Сам же Михельсон признавал необходимым остаться в Казани и дождаться прибытия какого-либо отряда, «ибо, – доносил он[620], – весь народ в великом колебании». В его руках было более 7 тысяч пленных, которые хотя после присяги и распускались по домам, но при отсутствии войск легко могли образовать шайки и предаться грабежам.

«Не можно представить себе, – писал Потемкин[621], – до какой крайности весь народ в здешнем краю бунтует, так что вероятия приложить, не видев оное, невозможно. Источником оного крайнее мздоимство, которое народ разорило и ожесточило».

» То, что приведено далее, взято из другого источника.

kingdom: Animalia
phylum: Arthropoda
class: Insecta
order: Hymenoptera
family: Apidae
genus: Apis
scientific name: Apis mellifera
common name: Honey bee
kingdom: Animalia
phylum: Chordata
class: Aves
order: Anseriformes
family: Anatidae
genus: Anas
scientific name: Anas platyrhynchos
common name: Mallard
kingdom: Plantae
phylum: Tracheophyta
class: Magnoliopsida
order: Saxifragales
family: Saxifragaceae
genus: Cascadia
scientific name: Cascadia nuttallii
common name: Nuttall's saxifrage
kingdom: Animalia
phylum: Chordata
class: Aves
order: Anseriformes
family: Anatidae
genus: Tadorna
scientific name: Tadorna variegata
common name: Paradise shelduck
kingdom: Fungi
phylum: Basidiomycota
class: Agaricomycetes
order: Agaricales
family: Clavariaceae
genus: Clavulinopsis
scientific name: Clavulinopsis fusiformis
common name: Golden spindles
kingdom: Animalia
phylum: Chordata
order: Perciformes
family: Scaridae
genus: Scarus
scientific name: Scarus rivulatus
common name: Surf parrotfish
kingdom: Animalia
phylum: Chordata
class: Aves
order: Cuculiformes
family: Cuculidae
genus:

«Вашему сиятельству предлагаю, – писал он же князю Щербатову[622], – как истинный сын отечества, поспешите сюда для подания какого учреждения вверенных вам войск от ее величества, ибо когда здесь заступит место Михельсона какой другой деташемент, тогда сей храбрый офицер может идти на поражение злодея, а здесь без вашего присутствия много удобности пропускается. D’ailleurs, mon prince, vous savez que le scélérat trouvera partout des groupes et qu’il fera beaucoup du mal, s’il passe le Volga. J’attends votre excellence avec la dernière impatience»[623].

Положение князя Щербатова в это время нельзя назвать легким. Обнажив от войск тот край, в который ворвался теперь Пугачев, главнокомандующий не имел средств быстро стянуть войска к угрожаемому пункту и потому должен был прибегать к полумерам. Получив известие о приближении Пугачева к Каме, князь Щербатов, еще из Оренбурга, послал приказание подполковнику Муфелю с легкой полевой командой и Пензенским уланским корпусом следовать с Самарской линии как можно поспешнее к Казани, а князю Голицыну, не останавливаясь в Уфе, идти туда же[624].

После беспрерывных столкновений с башкирцами и многих препятствий в пути, обусловленных характером гористой местности, князь Голицын только 12 июля пришел в Уфу[625]. Оставив полковника Шепелева с небольшим отрядом для наблюдения за Табынском, Стерлитамаком и Уфой, князь Голицын 14 июля переправился через реку Уфу и двинулся к Нагайбаку. Вторичное приказание главнокомандующего поспешить к Казани заставило его оставить Нагайбак вправо от себя, переправиться через р. Ик и двинуться к Заинску.

«Ваше сиятельство изволите требовать, – доносил он при этом князю Щербатову[626], – чтобы легкие войска вперед отправить; я не надеюсь, чтобы они могли перед взять от пехоты, потому как оная посажена, на подводах; а когда слишком форсировать марш кавалерии, то выбьется вовсе из сил – уже теперь довольно изнурены».

Письма генералов Брандта и Потемкина и первое донесение князя Голицына застали главнокомандующего в Бугульме. Там же князь Щербатов узнал, что подполковник Муфель только 16 июля выступил из Бузулука к Черемшанской крепости[627], а полковник Обернибесов с своим отрядом 18 июля занял устье реки Вятки[628]. Отряд Обернибесова был слишком мал, а Муфель далеко от Казани, и затем ближе не было ни одного отряда. Тогда князь Щербатов посадил на подводы свой малочисленный конвой, а сам на почтовых прискакал в Казань и нашел ее в весьма печальном положении.